Well, it seems like we’re all very much stuck on this conception of narrative which I know I certainly am having difficulty getting my head around (even after writing this post on narrative here). A lot of the questions in today’s symposium were surrounding narrative and how we should think about it. What I gathered from the discussion is that the idea of what constitutes a narrative is still evolving. We shouldn’t be reductive and say ‘only x and y’ are narratives because it can make us miss a lot of things. However, Adrian seemed to disagree with this and reiterate that everything other than cause-and-effect is a series of random events. He stated that narrative infers – the events are not accidental and it is all related. He said to think that we can ‘narrate’ our own lives is an anthropomorphic vision that occurs when we see ourselves as storytelling machines. We can narrate afterwards, but otherwise it’s just cause-and-effect.
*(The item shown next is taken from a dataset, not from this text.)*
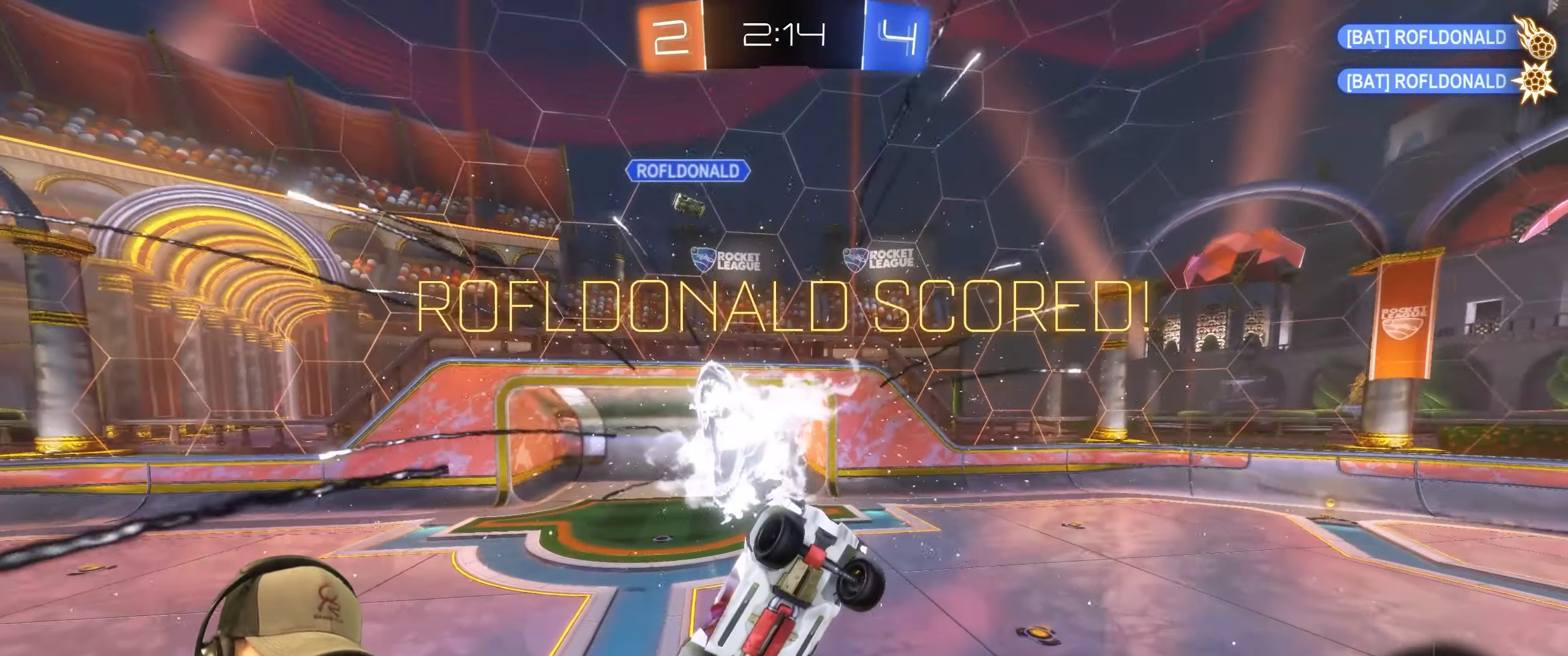
{"buttons": [], "left_stick": "center", "events": []}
Next, we moved on to talk about interpretation and whether a filmmaker should try and control their audience’s interpretation of a work. Seth doesn’t like being told what to think and prefers the open structure. I agreed with what someone said about how it’s nice to be surprised, as opposed to constantly having your expectations met (this relates to the post I wrote on expectations here). Adrian pointed out that in language, everything only makes sense because of its relationship to everything else. When you look in a dictionary, a definition can only ever be described by other words. Things only meet something by virtue of the network of other things it finds itself in. So, therefore, as Ryan notes, “we can never be sure that sender and received have the same story in mind” because there is always a mismatch. Filmmakers cannot control interpretation: they have never been able to and they never will be able to. Adrian says that stories are a dance; meaning is a dance. I get the impression that Adrian likes to dance, in this sense.
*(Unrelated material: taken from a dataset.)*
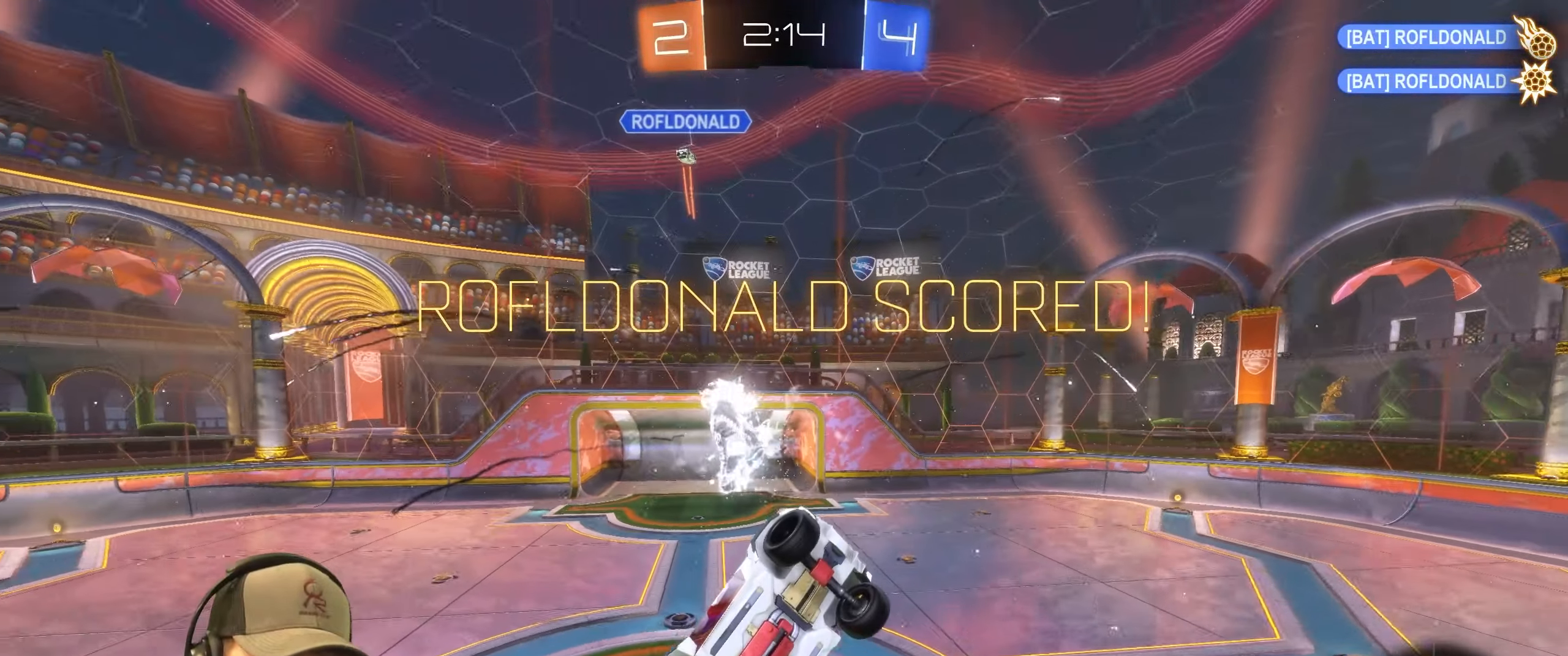
{"buttons": [], "left_stick": "center", "events": []}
We went on to talk more specifically about Korsakow and how it uses/rejects narrative. Adrian posed us the question – is Korsakow the right place to be telling a story? Ryan says her sixth criteria for identifying narrative is the notion of closure, but this isn’t necessarily possible in K-films because there’s not really an ending (unless you use an end SNU, which is somewhat counterproductive to the software). Adrian thinks that the viewer should find their own sense of closure/an end to a work by deciding if they want to leave it there, or leave and come back (which is why Korsakow has the interesting feature of the continue option when you open a K-film). K-films are not disposable, one-off works. They’re designed to be grazed at. For Adrian, closure is mechanical. It’s the last page. The last frame. The closing credits. He used the example of fan-fction as a way to show us that it’s not up to the author to decide where the end it. People will decide it for themselves. Story is not medium specific, but the telling of it is. And it’s the telling of a story that matters, not the story itself. It think that’s why I love the above photo so much.